Chinese Garden - in Art and Literature

In Art and Literature

The garden plays an important part in Chinese art and literature, and at the same time art and literature have inspired many gardens. The school of painting called "Shanshui" (literally 'mountains and water' and with the actual meaning of 'landscape'), which began in the 5th century, established the principles of Chinese landscape painting, which were very similar to those of Chinese gardening. These paintings were not meant to be realistic; they were meant to portray what the artist felt, rather than what he saw.

The landscape painter Shitao (1641–1720) wrote that he wanted to "'...create a landscape which was not spoiled by any vulgar banality..." He wanted to create a sense of vertigo in the viewer: "to express a universe inaccessible to man, without any route that led there, like the isles of Bohai, Penglan and Fanghu, where only the immortals can live, and which a man cannot imagine. That is the vertigo that exists in the natural universe. To express it in painting, you must show jagged peaks, precipices, hanging bridges, great chasms. For the effect to be truly marvelous, it must be done purely by the force of the brush." This was the emotion that garden designers wanted to create with their scholar rocks and miniature mountain ranges.

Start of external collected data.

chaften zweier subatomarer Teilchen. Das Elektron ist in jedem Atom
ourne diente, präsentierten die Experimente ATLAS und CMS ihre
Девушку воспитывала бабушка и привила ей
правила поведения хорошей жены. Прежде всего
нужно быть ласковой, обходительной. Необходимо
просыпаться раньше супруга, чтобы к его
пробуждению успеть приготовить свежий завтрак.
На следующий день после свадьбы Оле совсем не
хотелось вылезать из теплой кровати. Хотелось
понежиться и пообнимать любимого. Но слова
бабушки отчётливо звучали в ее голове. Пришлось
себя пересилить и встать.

In his book, The Craft of Gardens, The garden designer Ji Cheng wrote: “The spirit and the charm of mountains and forests must be studied in depth; …only the knowledge of the real permits the creation of the artificial, so that the work created possesses the spirit of the real, in part because of divine inspiration, but especially because of human effort.” He described the effect he wanted to achieve in the design of an autumn garden scene: "The feelings are in harmony with the purity, with the sense of withdrawal. The spirit rejoices at the mountains and ravines. Suddenly the spirit, detached from the world of small things, is animated and seems to penetrate to the interior of a painting, and to promenade there..."

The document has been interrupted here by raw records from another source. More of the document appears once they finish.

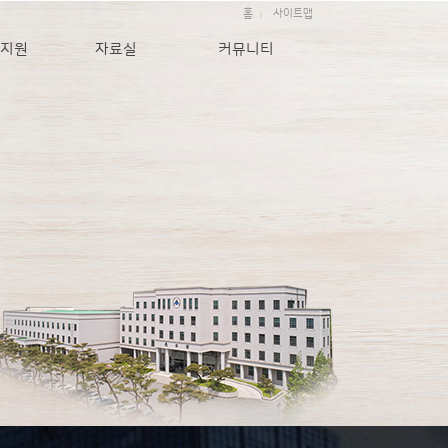
홈
사이트맵
|
지원
자료실
커뮤니티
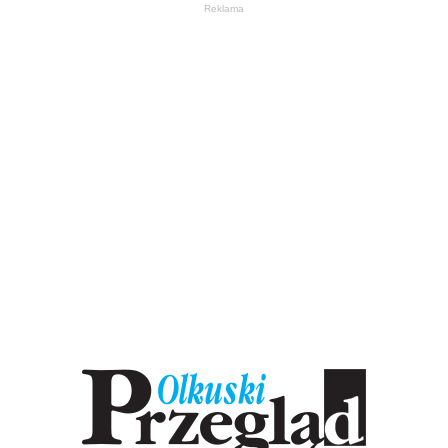
Reklama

In literature, gardens were frequently the subject of the genre of poetry called "Tianyuan", literally 'fields and gardens,' which reached its peak in the Tang Dynasty (618-907) with such poets as Wang Wei (701-761), The names of the Surging Waves Garden and the Garden of Meditation in Suzhou are taken from lines of Chinese Poetry. Within the gardens, the individual pavilions and view points were frequently dedicated to verses of poems, inscribed on stones or plaques. The Moon Comes with the Breeze Pavilion at the Couple's Retreat Garden, used for moon-viewing, has the inscription of a verse by Han Yu:

"The twilight brings the Autumn
And the wind brings the moon here."

And the Peony Hall in the Couple's Retreat Garden is dedicated to a verse by Li Bai:

"The spring breeze is gently stroking the balustrade
and the peony is wet with dew."

Wang Wei (701-761) was a poet, painter and Buddhist monk, who worked first as a court official before retiring to Lantian, where he built one of the first wenren yuan, or scholar's gardens, called the Valley of the Jante. In this garden, a series of twenty scenes, like the paintings of a scroll or album, unrolled before the viewer, each illustrated by a verse of poetry. For example, one scene illustrated this poem:

"The white rock emerges from the torrent;
The Cold sky with red leaves scattering:
On the mountain path, the rain is fleeing,
the blue of the emptiness dampens our clothes."

The Valley of the Jante garden disappeared, but its memory, preserved in paintings and poems, inspired many other scholar's gardens.

The social and cultural importance of the garden is illustrated in the classical novel Dream of the Red Chamber by Cao Xueqin which unfolds almost exclusively in a garden.